The implication is that detailed instance-level metadata about the data sources can be used to estimate cost and select among alternative plans. Although this is true of any query processing system offering a declarative query language, SemaGrow deals with federated querying, where additional challenges with respect to conventional and even distributed stores are present: distributed triple stores exercise full control over a cluster of storage nodes to efficiently scale out without exposing to client applications the internal organization of data among the nodes of the cluster. Federated querying, on the other hand, accommodates the more dynamic combination of query endpoints that are maintained and populated independently of their membership in one (or multiple) federations. In fact, federated endpoints need not even be aware that some of their clients are not end-applications but federation services and that the queries they serve are executed in the context of a more complex federated query.
This dynamic, loose integration of endpoints is more characteristic of the kind of scalability envisaged for the Semantic Web and the Linked Data cloud than the tighter integration of centralized distributed stores. But it leaves open questions in query optimization, since it introduces factors that are not relevant to single-node or tightly integrated distributed databases and triple stores: that endpoint metadata might not be available or not be reliable; endpoints might get updated, might be temporarily unavailable; or might have varying cost parameters depending on load other than the load generated by the federation service.
Two systems that stand out among the federated querying literature for their low query processing time, are also characteristic of different approaches to efficient federated querying. The FedX system plans query execution without relying on any metadata about the endpoints it federates. FedX issues low-cost probing queries to identify candidate data sources among the federated endpoints and then applies coarse heuristics to optimize the query plan. Although this algorithm can potentially produce suboptimal plans, it introduces minimal overhead to query execution. Together with a very efficient execution engine, this strategy makes FedX extremely fast executing low-cost queries and, more generally, in situations where more sophisticated optimization has little impact. SPLENDID, on the other hand, employs data source metadata to estimate the cost of executing query plans in order to select the most advantageous one to execute. This introduces query planning overhead and the requirement that such metadata is available. To counter-balance this requirement, SPLENDID relies on endpoint descriptions using the Vocabulary of Interlinked Datasets (VoID), an independently motivated and widely used vocabulary for describing linked datasets.
Although SPLENDID is generally slower than FedX, its plans can sometimes require an order of magnitude less data to be fetched from the remote endpoints in order to prepare the same final results.

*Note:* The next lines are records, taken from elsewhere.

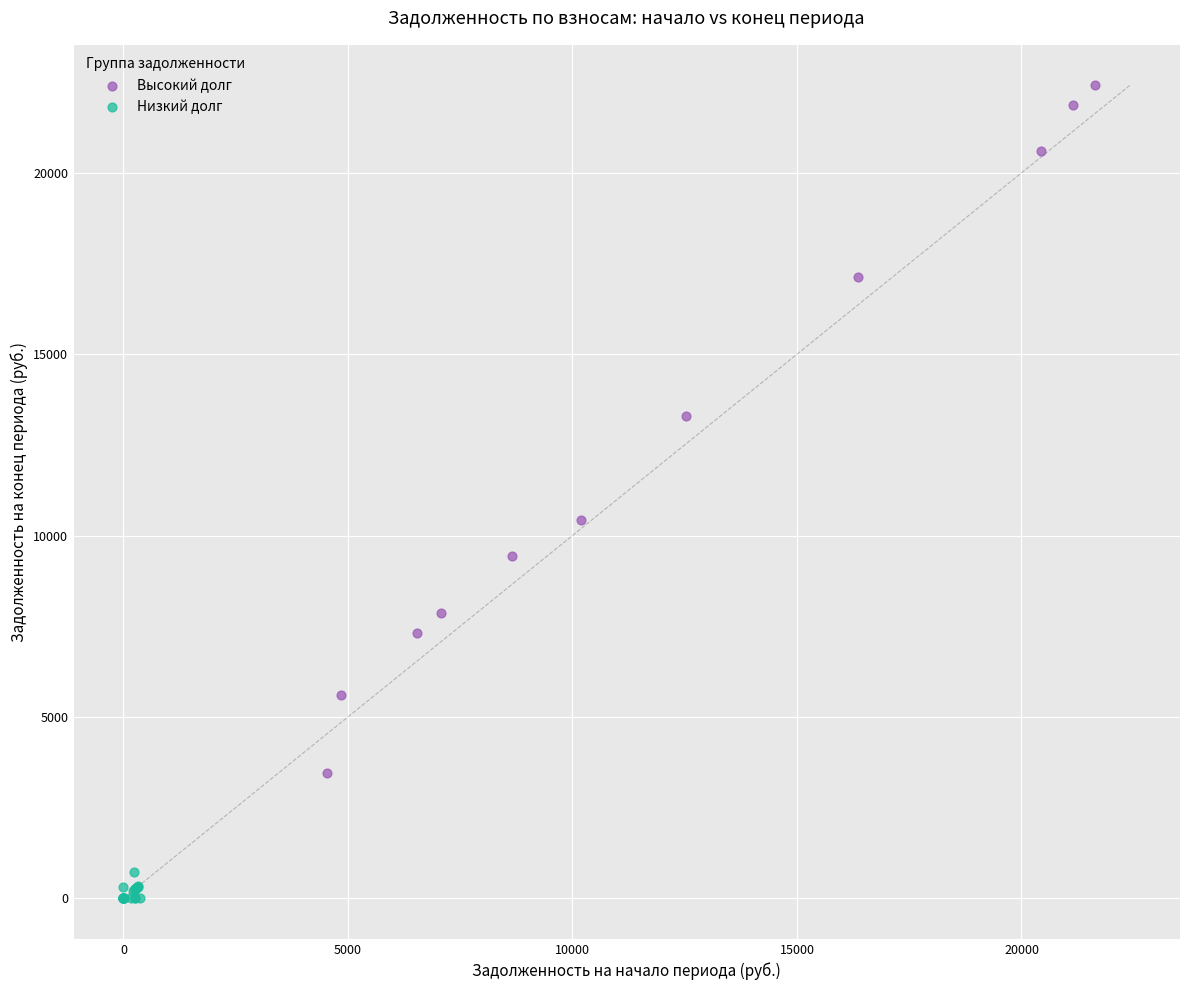

What are all the series names shown in the legend?

Высокий долг, Низкий долг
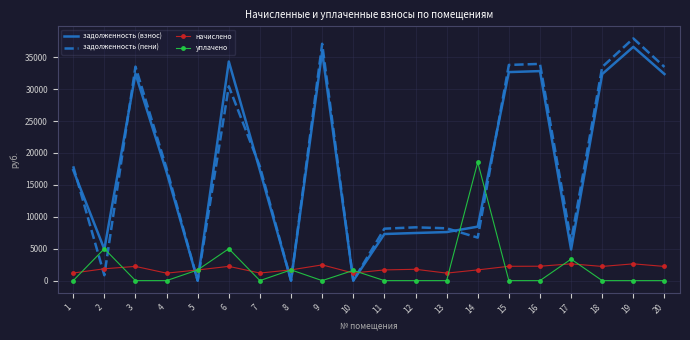

What is the approximate value of начислено at 2?

1857.7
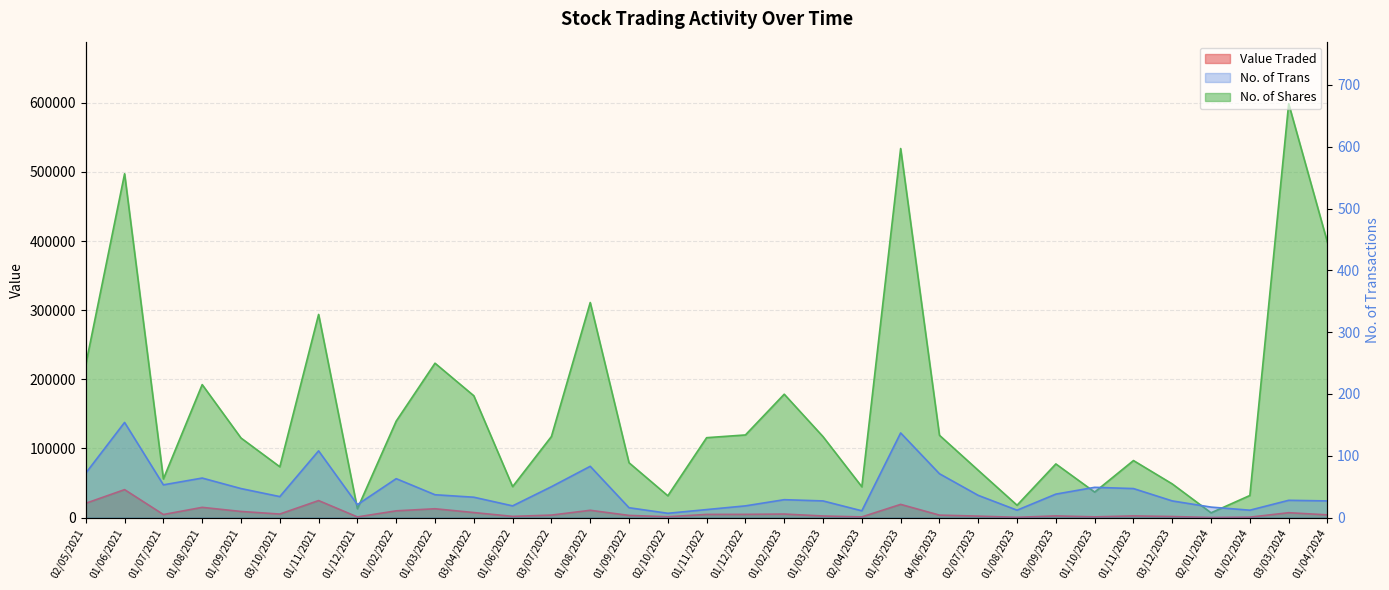

At which label does Value Traded first exceed 3988?

02/05/2021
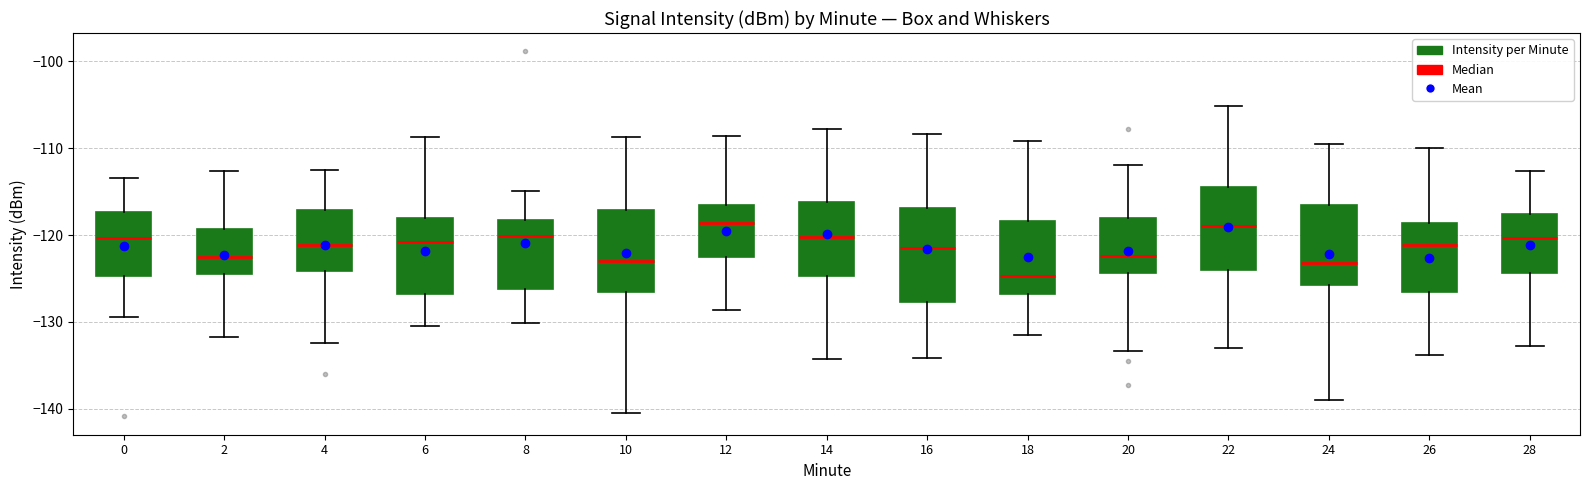

Reading left to right, transcribe this box plot: for each box, give where its median line is, the range the box spans, and where its two whiskers end, as read against the y-axis. The values are not printed on the chart, so give them approximately, as read against the axis.

0: median -120, box -125 to -117, whiskers -129 to -113
2: median -123, box -125 to -119, whiskers -132 to -113
4: median -121, box -124 to -117, whiskers -132 to -112
6: median -121, box -127 to -118, whiskers -130 to -109
8: median -120, box -126 to -118, whiskers -130 to -115
10: median -123, box -127 to -117, whiskers -141 to -109
12: median -119, box -123 to -117, whiskers -129 to -109
14: median -120, box -125 to -116, whiskers -134 to -108
16: median -122, box -128 to -117, whiskers -134 to -108
18: median -125, box -127 to -118, whiskers -132 to -109
20: median -122, box -124 to -118, whiskers -133 to -112
22: median -119, box -124 to -114, whiskers -133 to -105
24: median -123, box -126 to -117, whiskers -139 to -110
26: median -121, box -127 to -119, whiskers -134 to -110
28: median -120, box -124 to -118, whiskers -133 to -113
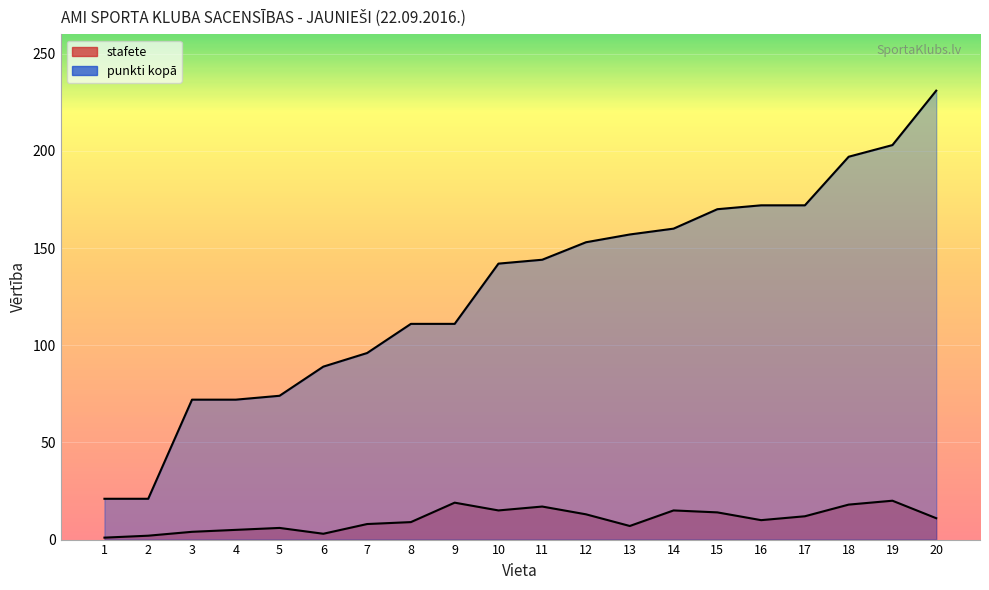

Rank the series by their average value, from highest to lowest.

punkti kopā, stafete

Besides the execution efficiency improvement, this is particularly important when federating publicly available endpoints that often apply a limit in the number of rows in a result set. The observation that optimized planning often does not pay off but can sometimes have a huge impact has prompted us to investigate how to optimize query plans while at the same time performance remains competitive despite the optimization overhead in situations where optimization does not yield considerable performance improvements.
SemaGrow balances between a query optimizer that introduces little overhead, has appropriate fall backs in the absence of metadata, but at the same time produces optimal plans in most (although not theoretically all) possible situations. The SemaGrow execution engine is as efficient as that used by FedX, but with the added benefit of being based on state-of-the-art stream processing technologies to achieve to operate in an asynchronous and non-blocking way.